#### [Task]
Rewrite the lines below with "share" in place of "portion" and nothing else changed. Omit the pictures.

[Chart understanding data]
○ ○ ○ ○ ○ ○ ○

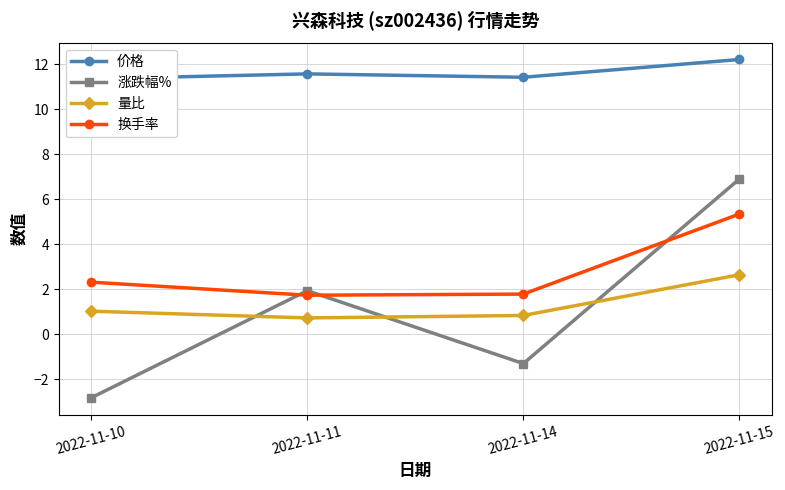

What is the value of the 换手率 point at the 1st from the left?

2.3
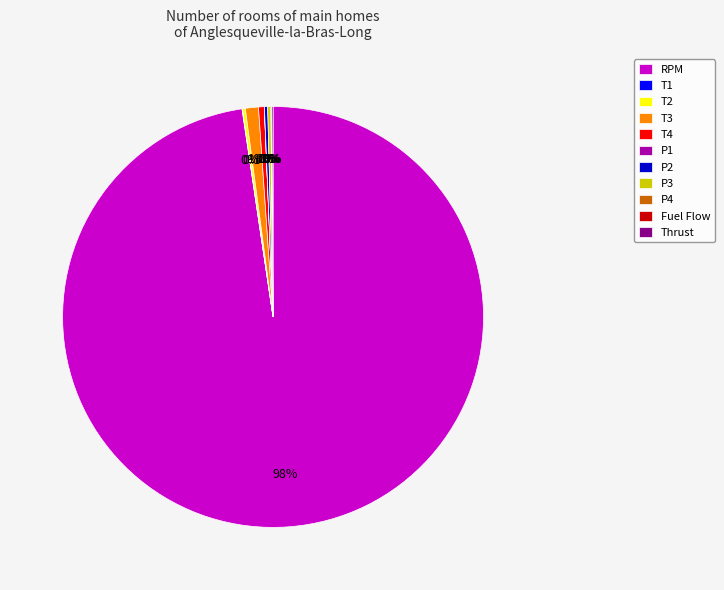

Which category has the biggest portion of the pie?

RPM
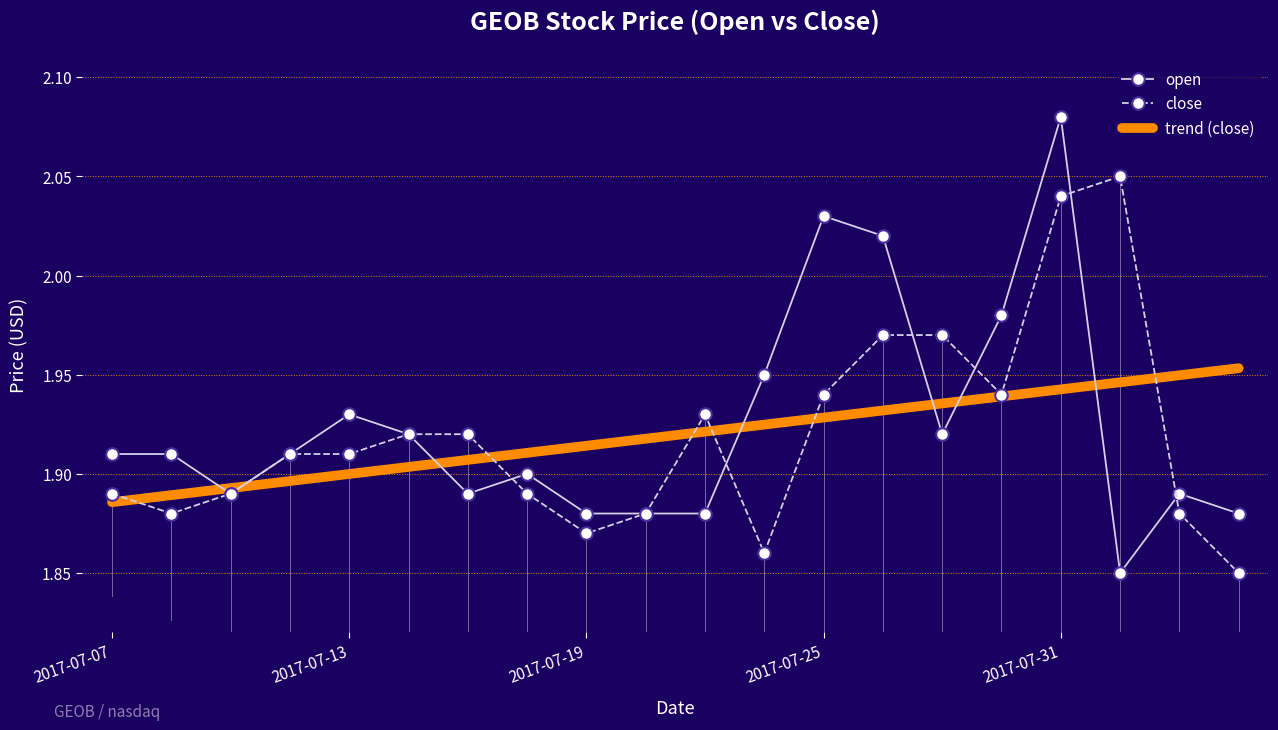

True or false: trend (close) has more than 0 interior local peaks.

False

○ ○ ○ ○ ○ ○ ○

#### [Result]
What is the value of the 换手率 point at the 1st from the left?

2.3

Which category has the biggest share of the pie?

RPM

True or false: trend (close) has more than 0 interior local peaks.

False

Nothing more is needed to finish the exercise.